Robert Pattinson, Tom Holland, Bill Skarsgård, Harry Melling, Mia Wasikowska… La liste s’étirait et mon palpitant n’en pouvait plus de battre, jusqu’à la découverte des personnages qu’ils incarnent.
Manichéisme et ridicule s’invitent à la fête, faisant du Diable, tout le temps un repère de grands vilains évoluant sans miscibilité, et ignorant toute nuance. La religion devient alors la colonne vertébrale branlante de ce rassemblement de scélérats hiératiques du Midwest. Elle se fait grande coupable de tous les maux, qu’elle soit chérie, envoûtante ou inintéressante, et hop ! Elle met tout le monde dans le même sac.
Le sac se divise alors en deux catégories : les femmes, des demoiselles en détresse, et les hommes, aussi dangereux qu’instables.
Le seul protagoniste masculin qui parvient à obtenir les faveurs du spectateur est rendu sympathique par son aversion pour l’opium du peuple et sa quête de vengeance, tandis qu’il faudrait l’absoudre des mêmes péchés qui condamnent les autres personnages. D’une mauvaise foi absolue.
Mais il faut tout de même reconnaître au Diable, tout le temps que sa bande de marauds est jouée sans la moindre fausse note. Un film d’acteurs, en somme !
Une mise en scène dépassée par le projet
Si chaque personnage pouvait prétendre à son propre film, les entasser tous dans le même ne garantit pas une réussite. Le côté choral et multi-générationnel du long-métrage semble dépasser son réalisateur qui propose des allers-retours maladroits dans le temps.

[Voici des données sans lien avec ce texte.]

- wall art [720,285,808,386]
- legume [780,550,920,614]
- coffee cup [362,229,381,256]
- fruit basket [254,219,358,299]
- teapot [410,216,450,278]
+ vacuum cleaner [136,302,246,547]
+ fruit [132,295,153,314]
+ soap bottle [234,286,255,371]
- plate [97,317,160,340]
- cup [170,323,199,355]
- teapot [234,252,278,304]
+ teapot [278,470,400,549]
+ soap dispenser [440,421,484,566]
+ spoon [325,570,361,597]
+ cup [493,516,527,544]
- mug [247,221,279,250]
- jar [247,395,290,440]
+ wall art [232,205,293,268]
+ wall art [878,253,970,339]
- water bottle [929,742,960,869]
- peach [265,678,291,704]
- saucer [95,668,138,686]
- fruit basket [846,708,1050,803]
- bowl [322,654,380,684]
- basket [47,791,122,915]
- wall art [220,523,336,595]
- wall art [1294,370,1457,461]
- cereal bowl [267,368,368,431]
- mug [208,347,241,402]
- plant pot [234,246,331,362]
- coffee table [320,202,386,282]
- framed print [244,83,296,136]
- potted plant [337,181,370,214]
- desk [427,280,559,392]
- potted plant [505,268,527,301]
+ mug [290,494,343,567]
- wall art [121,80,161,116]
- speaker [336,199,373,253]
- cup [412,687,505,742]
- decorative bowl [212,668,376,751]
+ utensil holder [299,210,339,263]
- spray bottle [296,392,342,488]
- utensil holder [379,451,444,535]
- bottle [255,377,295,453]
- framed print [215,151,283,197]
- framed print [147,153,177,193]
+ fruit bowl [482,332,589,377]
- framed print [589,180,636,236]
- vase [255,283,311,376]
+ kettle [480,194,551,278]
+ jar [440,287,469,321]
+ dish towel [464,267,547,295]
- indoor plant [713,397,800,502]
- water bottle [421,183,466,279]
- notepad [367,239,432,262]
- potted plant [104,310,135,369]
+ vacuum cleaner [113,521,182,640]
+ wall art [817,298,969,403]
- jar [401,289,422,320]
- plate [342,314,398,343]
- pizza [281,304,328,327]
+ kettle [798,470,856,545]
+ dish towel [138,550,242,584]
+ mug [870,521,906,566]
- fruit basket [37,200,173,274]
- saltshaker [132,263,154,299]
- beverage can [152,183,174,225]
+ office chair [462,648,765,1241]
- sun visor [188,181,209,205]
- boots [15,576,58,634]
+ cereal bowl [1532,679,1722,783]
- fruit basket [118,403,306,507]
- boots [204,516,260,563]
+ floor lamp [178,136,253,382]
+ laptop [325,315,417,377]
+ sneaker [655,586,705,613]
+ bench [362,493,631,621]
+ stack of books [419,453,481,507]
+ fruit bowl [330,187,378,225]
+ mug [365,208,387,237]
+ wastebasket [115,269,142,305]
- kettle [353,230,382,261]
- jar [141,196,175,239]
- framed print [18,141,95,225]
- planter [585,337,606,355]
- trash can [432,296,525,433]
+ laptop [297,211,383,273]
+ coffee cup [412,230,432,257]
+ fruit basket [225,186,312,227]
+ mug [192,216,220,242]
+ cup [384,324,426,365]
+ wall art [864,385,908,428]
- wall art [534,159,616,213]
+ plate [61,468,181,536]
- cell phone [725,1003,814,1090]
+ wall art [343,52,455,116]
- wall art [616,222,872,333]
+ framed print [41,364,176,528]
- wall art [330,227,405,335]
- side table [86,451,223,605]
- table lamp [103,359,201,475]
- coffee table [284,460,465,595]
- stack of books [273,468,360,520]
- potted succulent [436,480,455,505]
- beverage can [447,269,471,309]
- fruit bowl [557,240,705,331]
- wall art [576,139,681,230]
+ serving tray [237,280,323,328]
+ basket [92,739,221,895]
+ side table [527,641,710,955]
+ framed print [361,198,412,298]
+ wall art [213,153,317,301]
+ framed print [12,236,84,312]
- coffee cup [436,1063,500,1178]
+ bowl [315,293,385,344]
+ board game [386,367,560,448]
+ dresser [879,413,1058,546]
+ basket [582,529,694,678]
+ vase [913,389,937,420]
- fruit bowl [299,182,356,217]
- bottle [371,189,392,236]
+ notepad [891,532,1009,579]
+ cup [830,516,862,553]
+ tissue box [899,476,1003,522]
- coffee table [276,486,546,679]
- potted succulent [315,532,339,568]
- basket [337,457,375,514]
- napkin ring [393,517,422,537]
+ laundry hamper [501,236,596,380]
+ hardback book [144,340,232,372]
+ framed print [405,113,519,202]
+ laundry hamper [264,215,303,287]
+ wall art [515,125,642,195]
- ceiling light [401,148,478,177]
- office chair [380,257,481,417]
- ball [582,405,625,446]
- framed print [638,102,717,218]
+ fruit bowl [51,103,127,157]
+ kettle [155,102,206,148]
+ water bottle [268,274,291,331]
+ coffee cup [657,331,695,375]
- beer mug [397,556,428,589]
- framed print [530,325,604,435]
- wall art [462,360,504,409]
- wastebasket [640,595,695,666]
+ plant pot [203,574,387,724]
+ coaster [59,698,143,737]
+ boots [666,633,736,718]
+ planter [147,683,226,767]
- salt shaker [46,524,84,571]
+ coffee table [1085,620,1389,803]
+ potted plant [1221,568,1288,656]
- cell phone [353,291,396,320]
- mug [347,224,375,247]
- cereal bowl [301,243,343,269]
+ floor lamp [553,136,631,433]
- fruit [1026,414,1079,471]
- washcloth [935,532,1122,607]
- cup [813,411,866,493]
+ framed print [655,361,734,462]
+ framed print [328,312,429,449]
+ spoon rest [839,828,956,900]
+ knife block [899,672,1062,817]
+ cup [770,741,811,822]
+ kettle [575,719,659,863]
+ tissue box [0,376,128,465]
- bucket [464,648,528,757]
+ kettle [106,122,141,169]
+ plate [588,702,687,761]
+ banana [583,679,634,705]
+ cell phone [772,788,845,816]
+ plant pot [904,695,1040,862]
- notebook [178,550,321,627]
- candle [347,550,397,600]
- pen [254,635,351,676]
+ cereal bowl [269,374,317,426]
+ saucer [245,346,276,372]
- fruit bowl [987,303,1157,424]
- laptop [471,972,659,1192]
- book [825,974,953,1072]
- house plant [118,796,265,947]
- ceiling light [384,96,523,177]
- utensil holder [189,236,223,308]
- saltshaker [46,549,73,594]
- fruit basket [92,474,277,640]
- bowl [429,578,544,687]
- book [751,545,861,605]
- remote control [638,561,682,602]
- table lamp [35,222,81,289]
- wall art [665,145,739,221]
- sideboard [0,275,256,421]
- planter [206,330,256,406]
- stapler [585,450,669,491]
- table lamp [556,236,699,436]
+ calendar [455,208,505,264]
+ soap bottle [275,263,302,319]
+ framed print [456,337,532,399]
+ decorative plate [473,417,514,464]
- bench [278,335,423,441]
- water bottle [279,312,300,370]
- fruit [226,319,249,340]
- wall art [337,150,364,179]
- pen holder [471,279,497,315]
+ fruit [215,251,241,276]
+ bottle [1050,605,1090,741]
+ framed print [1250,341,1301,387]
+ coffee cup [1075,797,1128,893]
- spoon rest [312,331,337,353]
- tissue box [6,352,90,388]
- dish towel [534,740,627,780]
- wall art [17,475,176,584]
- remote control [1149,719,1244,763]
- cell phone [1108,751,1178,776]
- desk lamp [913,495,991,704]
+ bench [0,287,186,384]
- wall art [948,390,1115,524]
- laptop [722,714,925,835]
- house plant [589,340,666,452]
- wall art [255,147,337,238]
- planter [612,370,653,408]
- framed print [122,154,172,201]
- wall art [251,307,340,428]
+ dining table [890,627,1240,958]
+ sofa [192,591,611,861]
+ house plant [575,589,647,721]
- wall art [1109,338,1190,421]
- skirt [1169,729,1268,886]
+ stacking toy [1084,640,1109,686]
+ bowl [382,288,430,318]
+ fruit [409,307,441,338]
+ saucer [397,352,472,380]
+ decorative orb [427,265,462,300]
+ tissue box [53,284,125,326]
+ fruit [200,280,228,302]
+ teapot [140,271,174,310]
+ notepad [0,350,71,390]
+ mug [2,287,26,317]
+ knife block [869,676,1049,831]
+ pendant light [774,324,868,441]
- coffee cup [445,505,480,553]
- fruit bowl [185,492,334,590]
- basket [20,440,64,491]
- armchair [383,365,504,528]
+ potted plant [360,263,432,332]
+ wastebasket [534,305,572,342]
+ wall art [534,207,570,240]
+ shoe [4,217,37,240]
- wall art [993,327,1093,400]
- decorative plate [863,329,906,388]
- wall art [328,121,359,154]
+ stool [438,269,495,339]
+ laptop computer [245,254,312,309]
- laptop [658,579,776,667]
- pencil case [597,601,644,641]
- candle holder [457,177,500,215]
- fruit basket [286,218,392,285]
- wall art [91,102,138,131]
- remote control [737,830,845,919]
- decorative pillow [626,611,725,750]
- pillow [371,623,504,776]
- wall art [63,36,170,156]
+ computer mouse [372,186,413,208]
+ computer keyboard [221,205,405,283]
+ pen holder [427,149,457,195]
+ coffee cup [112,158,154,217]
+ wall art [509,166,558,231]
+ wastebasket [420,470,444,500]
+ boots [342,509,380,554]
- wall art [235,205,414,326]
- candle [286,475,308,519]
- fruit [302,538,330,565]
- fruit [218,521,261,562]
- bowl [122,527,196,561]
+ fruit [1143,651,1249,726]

Des aperçus d’intrigues plus alléchants que l’intrigue elle-même, des bafouillages gores, des scènes rejouées… Autant de bavures qui font du film d’Antonio Campos un long fleuve qu’on aurait aimé tranquille, parsemé de moucherons un poil irritants.
Rien de neuf sous le soleil, donc, dans cette adaptation anecdotique et vieille avant l’heure qui reprend des thèmes abordées maintes fois depuis La Nuit du chasseur... en 1956.
Une intrigue qui perd de son élan
La première partie du Diable, tout le temps transporte son audience et promet monts et merveille.
Le pasteur Roy Laferty campé par Harry Melling est intrigant, passionnant, et déchirant tout à la fois. Mais malgré la performance impressionnante de Robert Pattinson en Preston Teagardin, un pasteur pédophile, l’intérêt du film s’arrête ici, au glas de la première heure.
Retenez qu’il en reste encore une et demie !
L’intrigue tombe à plat, tente de se raccrocher aux branches en prétextant créer de l’interaction entre les personnages, en vain. Cette croisade pourtant bien engagée contre le Mal s’avère faiblarde et attendue dans chaque coup porté et dans chaque balle tirée.
Si ce déversement de fiel vous froisse, sachez qu’il traduit seulement ma déception d’avoir failli à l’adoration que j’aurais tant aimé avoir pour ce film. Mais la plume sucrée de ma chère Kalindi, qui surpasse en bien des points mes hyperboles maléfiques, vous encouragera, j’espère, à regarder Le Diable, tout le temps pour en débattre à votre tour dans les commentaires.